A Harare-based special needs teacher has made a name for himself after he was shortlisted for the 2020 Global Teacher Prize.

Trust Mutekwa, who works mostly with visually-impaired children at St Giles’ Special School, was selected from over 12 000 nominations and applications from over 140 countries of the world.

The US$1 million-award Global Teacher Prize was instituted in 2014 by the Varkey Foundation which works closely with the United Nations Education, Scientific and Cultural Organisation (Unesco).

It is presented annually to an exceptional teacher who would have been found to be making an outstanding contribution to the profession and the wider community.

Reacting to the announcement, Mutekwa, who is better known as Ticha Muzavazi to his legion of friends and followers on social media, said he was humbled by the recognition.

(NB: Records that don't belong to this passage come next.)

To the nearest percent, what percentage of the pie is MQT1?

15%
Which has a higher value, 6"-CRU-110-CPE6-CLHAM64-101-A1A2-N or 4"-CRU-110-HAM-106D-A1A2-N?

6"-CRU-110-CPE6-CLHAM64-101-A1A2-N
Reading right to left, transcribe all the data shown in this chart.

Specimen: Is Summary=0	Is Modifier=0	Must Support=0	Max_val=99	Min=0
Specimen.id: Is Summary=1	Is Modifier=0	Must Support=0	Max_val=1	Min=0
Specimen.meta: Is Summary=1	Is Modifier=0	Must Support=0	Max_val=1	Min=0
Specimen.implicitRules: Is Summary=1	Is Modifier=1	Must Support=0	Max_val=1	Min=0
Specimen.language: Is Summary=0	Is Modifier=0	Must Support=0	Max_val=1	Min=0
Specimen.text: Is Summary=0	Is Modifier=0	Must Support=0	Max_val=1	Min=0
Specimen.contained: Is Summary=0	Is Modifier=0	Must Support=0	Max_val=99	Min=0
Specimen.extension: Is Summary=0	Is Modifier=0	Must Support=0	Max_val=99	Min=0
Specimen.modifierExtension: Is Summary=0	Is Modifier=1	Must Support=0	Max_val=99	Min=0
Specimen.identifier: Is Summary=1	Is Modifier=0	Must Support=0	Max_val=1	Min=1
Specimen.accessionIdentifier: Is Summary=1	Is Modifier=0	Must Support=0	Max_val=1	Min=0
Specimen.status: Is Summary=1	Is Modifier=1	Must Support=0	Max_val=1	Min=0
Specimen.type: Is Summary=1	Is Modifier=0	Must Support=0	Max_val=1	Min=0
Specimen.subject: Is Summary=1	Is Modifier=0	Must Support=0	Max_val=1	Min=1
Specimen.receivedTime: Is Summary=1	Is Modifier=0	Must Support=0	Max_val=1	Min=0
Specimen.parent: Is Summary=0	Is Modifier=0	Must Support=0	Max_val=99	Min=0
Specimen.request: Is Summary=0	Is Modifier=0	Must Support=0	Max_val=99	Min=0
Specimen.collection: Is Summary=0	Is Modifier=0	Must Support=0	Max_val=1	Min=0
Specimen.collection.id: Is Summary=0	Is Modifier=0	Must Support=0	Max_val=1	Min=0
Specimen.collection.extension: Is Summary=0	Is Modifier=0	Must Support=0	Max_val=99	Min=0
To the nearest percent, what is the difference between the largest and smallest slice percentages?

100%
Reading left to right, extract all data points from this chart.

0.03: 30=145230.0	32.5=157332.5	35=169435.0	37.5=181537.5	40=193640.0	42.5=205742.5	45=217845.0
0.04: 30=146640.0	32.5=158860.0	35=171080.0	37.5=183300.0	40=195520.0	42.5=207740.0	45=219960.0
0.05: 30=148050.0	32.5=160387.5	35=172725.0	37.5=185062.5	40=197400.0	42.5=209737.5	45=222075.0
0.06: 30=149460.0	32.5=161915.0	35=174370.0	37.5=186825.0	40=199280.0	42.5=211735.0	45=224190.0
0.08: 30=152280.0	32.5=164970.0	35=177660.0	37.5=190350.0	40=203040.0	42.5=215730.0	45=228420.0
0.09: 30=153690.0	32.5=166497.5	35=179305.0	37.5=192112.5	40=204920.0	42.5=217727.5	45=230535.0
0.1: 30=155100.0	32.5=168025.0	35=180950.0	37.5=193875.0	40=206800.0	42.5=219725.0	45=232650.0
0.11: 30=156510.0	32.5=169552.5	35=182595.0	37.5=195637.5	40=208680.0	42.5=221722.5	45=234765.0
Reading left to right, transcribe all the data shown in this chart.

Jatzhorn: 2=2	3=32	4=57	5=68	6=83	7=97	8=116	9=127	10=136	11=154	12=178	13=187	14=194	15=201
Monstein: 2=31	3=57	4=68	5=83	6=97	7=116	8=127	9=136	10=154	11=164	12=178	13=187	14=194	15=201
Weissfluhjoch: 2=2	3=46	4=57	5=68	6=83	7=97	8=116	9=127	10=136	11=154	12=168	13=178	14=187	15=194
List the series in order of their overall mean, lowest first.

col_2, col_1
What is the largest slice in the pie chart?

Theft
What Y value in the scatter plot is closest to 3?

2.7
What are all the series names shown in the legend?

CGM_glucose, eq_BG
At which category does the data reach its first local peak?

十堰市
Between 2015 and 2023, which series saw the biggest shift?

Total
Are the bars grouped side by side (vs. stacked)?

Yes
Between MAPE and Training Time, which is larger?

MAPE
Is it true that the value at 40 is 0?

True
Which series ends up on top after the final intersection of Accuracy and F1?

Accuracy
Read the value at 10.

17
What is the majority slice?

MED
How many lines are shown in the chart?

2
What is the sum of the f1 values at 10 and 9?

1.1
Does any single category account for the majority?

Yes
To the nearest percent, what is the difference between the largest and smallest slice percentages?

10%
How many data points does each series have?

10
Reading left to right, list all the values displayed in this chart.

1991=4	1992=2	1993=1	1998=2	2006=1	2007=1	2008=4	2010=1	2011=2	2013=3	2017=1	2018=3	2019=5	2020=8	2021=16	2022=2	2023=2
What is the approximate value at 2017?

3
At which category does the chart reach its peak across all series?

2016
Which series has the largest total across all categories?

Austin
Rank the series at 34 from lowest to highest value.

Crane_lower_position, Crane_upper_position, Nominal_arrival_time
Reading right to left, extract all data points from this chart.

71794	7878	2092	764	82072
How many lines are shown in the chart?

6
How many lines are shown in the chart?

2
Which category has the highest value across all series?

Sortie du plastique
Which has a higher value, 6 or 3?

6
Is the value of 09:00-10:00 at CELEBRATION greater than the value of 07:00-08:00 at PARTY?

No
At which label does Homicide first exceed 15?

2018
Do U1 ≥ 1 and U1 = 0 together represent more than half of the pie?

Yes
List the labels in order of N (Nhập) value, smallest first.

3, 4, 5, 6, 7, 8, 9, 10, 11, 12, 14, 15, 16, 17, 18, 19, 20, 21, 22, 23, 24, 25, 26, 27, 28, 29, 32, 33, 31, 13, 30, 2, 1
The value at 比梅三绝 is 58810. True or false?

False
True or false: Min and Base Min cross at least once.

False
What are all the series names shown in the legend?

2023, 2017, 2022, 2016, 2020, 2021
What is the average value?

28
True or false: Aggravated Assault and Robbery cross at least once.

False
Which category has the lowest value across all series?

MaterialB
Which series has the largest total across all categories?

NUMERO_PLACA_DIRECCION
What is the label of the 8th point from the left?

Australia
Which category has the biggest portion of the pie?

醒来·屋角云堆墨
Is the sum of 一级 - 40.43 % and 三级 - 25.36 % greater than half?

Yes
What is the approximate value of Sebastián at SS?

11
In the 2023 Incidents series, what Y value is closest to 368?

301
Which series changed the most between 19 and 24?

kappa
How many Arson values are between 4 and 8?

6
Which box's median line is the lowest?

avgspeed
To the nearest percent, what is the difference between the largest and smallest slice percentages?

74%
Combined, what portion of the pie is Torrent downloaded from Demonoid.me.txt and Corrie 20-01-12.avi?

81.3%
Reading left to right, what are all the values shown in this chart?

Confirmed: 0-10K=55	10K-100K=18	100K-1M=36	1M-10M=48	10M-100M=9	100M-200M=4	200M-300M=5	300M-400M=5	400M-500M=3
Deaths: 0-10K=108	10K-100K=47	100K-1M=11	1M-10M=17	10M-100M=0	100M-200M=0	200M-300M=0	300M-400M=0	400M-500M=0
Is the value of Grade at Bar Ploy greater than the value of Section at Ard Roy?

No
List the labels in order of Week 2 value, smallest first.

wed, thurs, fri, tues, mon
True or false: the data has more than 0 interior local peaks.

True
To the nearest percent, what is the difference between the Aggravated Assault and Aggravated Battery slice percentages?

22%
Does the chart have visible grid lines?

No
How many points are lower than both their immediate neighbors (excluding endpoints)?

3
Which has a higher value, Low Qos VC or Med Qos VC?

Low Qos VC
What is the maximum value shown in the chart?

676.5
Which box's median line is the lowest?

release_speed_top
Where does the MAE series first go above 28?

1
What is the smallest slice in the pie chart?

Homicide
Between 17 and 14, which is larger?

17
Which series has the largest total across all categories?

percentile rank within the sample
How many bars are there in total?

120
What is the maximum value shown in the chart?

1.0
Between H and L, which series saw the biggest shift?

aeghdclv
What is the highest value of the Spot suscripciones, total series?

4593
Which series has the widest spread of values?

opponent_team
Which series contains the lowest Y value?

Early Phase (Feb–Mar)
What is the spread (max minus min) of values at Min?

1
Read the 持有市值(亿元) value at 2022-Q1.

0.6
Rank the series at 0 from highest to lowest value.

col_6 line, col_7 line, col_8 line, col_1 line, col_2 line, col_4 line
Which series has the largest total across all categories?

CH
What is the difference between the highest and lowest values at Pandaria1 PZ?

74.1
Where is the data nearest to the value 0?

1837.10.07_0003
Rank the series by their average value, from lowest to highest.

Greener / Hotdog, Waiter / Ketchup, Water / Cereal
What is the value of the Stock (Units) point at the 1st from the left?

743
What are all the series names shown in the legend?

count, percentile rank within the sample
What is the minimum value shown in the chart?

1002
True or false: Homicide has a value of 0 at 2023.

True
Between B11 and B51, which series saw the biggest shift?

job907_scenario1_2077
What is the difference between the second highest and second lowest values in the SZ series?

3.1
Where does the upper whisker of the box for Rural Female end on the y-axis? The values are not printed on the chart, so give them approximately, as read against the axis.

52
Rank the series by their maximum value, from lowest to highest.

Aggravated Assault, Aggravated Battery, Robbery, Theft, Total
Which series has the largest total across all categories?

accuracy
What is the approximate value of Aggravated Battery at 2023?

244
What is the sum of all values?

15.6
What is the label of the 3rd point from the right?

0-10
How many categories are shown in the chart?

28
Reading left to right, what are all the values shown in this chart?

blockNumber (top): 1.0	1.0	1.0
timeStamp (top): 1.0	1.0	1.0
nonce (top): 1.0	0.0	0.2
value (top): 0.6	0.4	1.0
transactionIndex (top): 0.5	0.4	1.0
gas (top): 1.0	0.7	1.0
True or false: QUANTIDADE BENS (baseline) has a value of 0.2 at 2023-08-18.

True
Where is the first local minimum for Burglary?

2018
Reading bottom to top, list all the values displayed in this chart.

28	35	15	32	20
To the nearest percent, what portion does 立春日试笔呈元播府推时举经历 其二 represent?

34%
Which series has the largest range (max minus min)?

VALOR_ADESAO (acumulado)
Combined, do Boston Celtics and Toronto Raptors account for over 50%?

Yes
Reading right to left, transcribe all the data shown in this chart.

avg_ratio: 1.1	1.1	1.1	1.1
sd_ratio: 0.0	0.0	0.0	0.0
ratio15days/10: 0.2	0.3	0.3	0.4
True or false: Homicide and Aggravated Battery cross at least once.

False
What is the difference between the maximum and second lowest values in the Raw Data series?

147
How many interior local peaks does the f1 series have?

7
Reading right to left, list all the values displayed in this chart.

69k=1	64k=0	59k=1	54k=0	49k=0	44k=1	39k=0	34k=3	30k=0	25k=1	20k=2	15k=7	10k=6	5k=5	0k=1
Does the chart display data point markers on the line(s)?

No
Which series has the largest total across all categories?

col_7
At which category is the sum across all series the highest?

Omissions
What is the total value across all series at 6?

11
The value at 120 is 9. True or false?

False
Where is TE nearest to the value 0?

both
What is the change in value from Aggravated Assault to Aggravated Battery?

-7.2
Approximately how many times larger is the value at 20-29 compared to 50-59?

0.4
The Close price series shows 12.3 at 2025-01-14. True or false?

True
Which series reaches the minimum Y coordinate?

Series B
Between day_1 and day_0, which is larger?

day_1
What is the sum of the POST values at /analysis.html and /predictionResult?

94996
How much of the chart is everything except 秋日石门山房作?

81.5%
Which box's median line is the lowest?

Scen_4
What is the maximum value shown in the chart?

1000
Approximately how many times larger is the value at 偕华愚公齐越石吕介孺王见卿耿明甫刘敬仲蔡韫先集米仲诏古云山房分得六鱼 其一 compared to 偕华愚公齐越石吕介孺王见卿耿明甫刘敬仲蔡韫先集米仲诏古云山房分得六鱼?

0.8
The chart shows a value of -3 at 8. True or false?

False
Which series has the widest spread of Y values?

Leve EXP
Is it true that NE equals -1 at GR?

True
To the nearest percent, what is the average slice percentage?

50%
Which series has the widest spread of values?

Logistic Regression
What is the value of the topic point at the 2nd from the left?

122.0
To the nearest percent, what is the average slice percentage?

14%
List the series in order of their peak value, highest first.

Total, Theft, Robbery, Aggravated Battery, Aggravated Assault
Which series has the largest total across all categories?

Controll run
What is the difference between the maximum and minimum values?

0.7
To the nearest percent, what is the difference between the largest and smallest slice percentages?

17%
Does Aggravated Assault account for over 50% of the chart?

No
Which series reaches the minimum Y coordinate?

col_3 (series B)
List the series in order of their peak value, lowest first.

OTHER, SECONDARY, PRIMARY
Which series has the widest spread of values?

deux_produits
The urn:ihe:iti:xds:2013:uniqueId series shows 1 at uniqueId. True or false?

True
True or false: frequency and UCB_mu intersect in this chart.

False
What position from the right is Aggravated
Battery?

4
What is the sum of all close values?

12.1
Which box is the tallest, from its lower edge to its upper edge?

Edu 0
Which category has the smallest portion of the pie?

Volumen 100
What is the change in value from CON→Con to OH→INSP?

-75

“Global Teacher Smile, celebrating something, and the something is my place in the Top 50 of the Global Teacher Prize 2020. It's so real that #TeachersMatter and, I will always share about my ticha contribution. Congratulations to my new global ticha family, thankful to all my ticha sources of inspiration.
#GTP2020,” wrote Mutekwa on Facebook.
With a soft spot for people with visual impairment, Mutekwa has touched the lives of many people and continues to make a huge difference through his work.
He is an accomplished poet and author with contributions in three anthologies studied at ‘O’ and ‘A’ level from 2011 to 2016.
Mutekwa, who is originally from Gutu district, introduced computer classes for his blind students at St. Giles’ and has shared his achievements and success stories with other teachers through several workshops organised by the Ministry of Primary and Secondary Education.
Through his ‘Computer Skills for Every Blind Child’ campaign, Mutekwa aims to mobilise resources to enable children with visual impairment to be proud owners of laptops tailored to suit their special requirements.
When he arrived at St. Giles, he established an arts department to teach visually-impaired and physically-handicapped students how to play such musical instruments as mbira, which happens to be his favourite.
 Mutekwa worked with hearing-impaired students in arts and crafts, and he also facilitated the production of a musical album with his students; earning themselves spots at such esteemed platforms HIFA and the World Children’s Festival.